Y es que la Segunda Guerra Mundial puso punto y final a esta etapa de ficción televisiva. El 1 de septiembre de 1939, la BBC cesó sus actividades y estuvo sin emitir durante todo el conflicto. Los técnicos e ingenieros de la corporación dejaron la televisión para trabajar en proyectos relacionados con la guerra. El transmisor de la BBC en el Alexandra Palace se utilizó para saturar las frecuencias por las que se comunicaba la aviación alemana. En Alemania, la televisión nacionalsocialista seguiría emitiendo durante la guerra, pero limitando sus contenidos a los mensajes propagandísticos y a espectáculos para levantar la moral de los combatientes que no incluían ficción (en 1942 incluso llevaron su sistema de televisión a la Francia ocupada, donde transmitieron desde la Torre Eiffel hasta su retirada, en 1944). En Estados Unidos, la Federal Communications Comission aprobó, finalmente, el inicio de la actividad de la televisión comercial el 1 de julio de 1941, lo que significó el regreso a la actividad de la estación experimental (ahora comercial) de la CBS, que preparaba su regreso triunfal. Pero el 7 de diciembre del mismo año, el ataque de Pearl Harbor llevó a las empresas de telecomunicaciones a abandonar la carrera de la televisión para poner su tecnología al servicio del ejército norteamericano. «Nuestras instalaciones están a punto y a su servicio», escribía David Sarnoff en un telegrama enviado al presidente Franklin D. Roosevelt.11 Las emisiones de la NBC no cesaron, como tampoco las de la CBS, pero tuvieron horarios limitados y se adaptaron a las necesidades de la guerra.

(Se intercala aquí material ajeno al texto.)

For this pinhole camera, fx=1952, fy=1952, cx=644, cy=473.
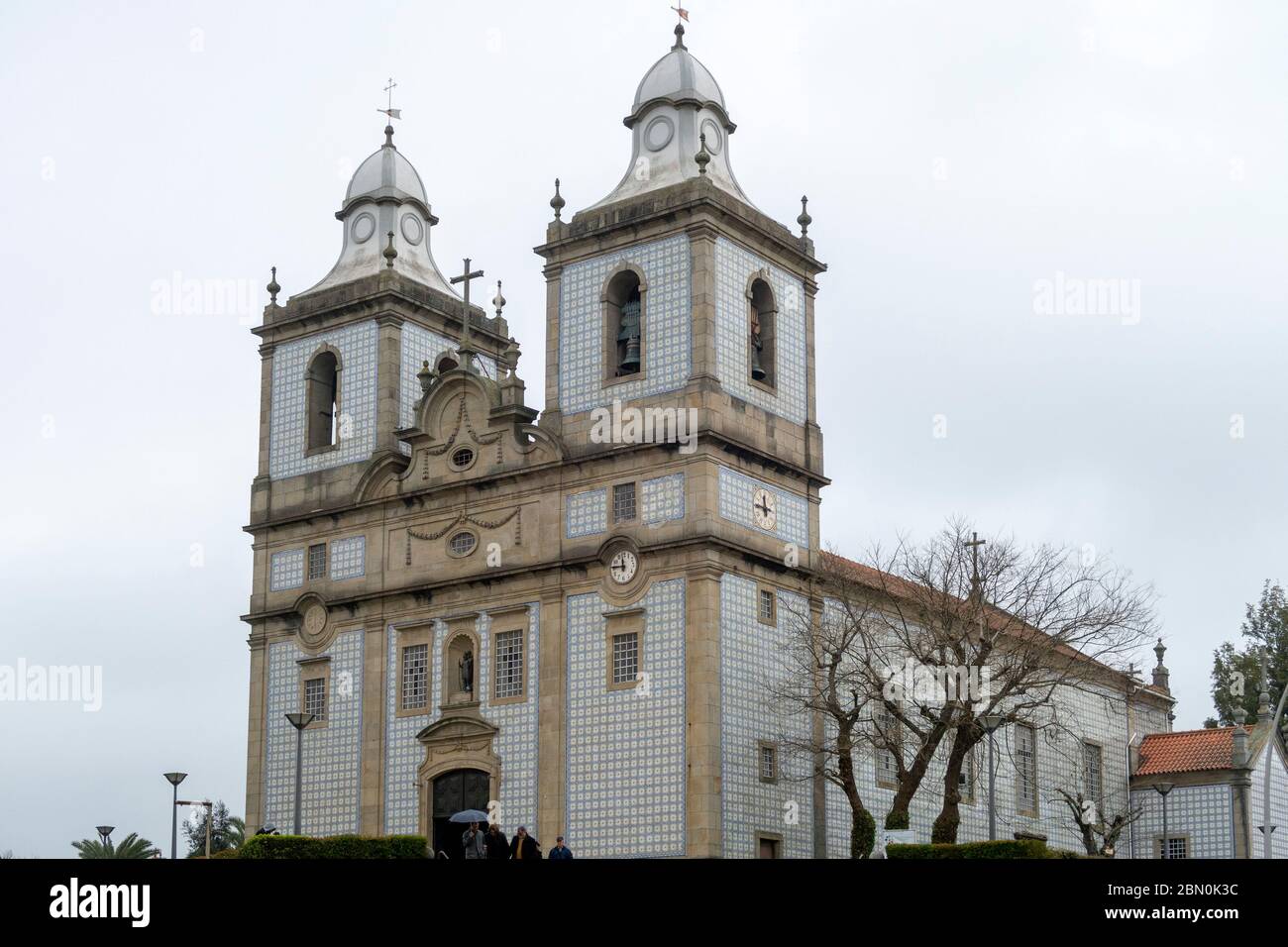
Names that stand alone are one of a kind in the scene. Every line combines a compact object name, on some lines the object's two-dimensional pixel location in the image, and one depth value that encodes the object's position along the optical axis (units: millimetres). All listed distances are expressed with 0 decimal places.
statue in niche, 45738
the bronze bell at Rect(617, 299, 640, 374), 45000
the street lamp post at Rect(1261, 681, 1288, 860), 39556
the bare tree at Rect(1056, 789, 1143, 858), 48844
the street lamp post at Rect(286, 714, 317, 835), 39650
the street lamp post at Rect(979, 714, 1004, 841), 39625
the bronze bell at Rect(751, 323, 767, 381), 45625
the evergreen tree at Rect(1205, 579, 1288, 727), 75875
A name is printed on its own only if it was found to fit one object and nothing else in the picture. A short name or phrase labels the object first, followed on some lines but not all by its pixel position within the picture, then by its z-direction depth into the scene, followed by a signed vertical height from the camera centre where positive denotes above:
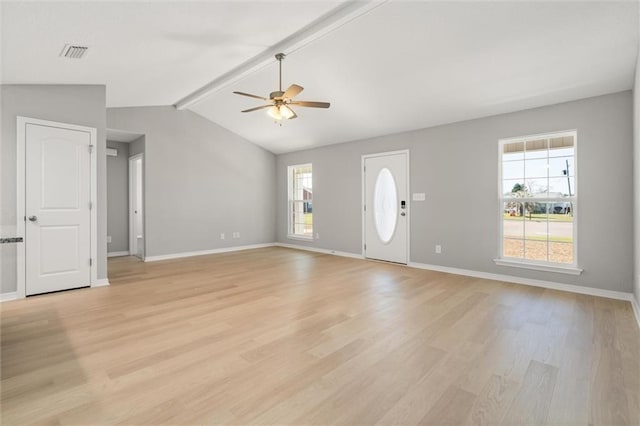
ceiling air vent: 3.00 +1.62
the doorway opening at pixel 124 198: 6.54 +0.30
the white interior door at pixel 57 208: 3.79 +0.05
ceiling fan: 3.31 +1.25
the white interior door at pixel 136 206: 6.52 +0.13
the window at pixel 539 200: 4.10 +0.16
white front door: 5.75 +0.09
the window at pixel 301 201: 7.70 +0.27
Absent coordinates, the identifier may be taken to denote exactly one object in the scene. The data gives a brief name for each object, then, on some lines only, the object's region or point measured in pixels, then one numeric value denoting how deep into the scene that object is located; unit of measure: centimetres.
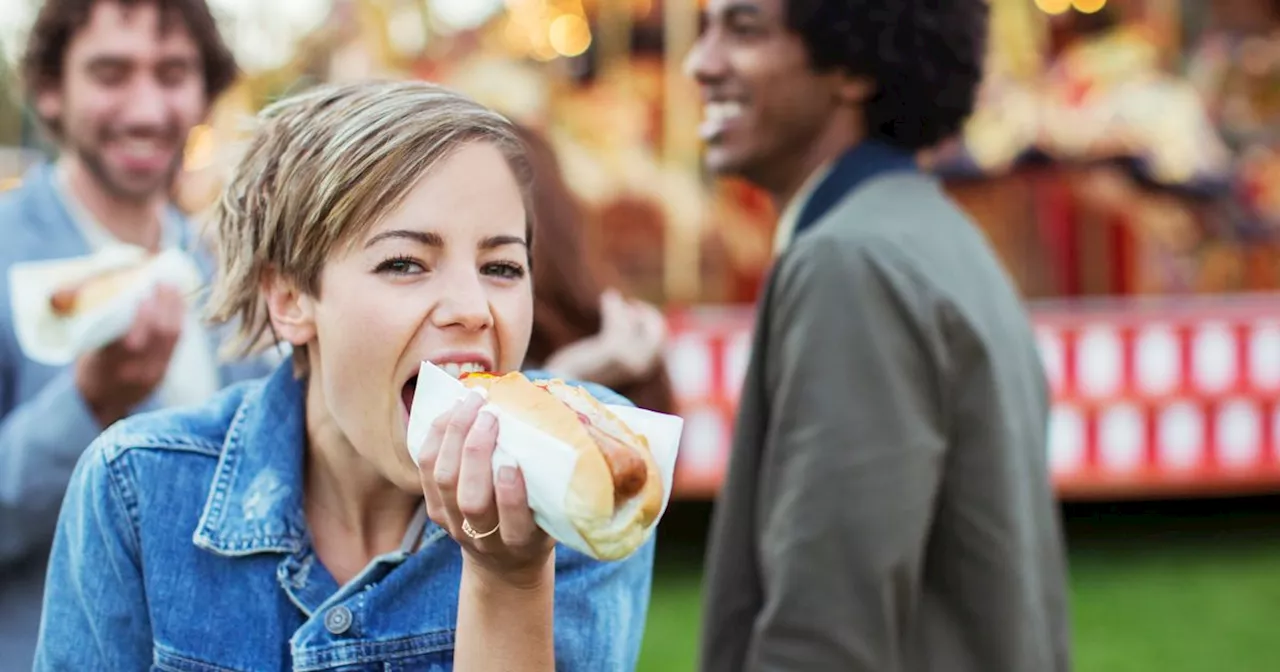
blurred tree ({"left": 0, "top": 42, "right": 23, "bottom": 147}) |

Desde aquel momento, el sueño de la televisión que se había ido construyendo desde la década de 1920 quedó en el limbo. Tras el final de la guerra, la televisión tendría por fin las condiciones para instaurarse como un medio de masas, en un renacer que a menudo ha hecho olvidar los programas que se hicieron antes de la Segunda Guerra Mundial. Los avances de esta época en materia de ficción no suelen tenerse en gran consideración, pues el lenguaje de la ficción televisada estaba todavía en construcción y era a menudo demasiado dependiente de otras formas narrativas. El hecho de que no se conserve ningún tipo de grabación de esta época contribuye al desconocimiento general de una etapa cuyos contenidos fueron tan efímeros como fascinantes y valiosos para el desarrollo de la industria de la ficción televisiva que tendría lugar durante los años de la posguerra.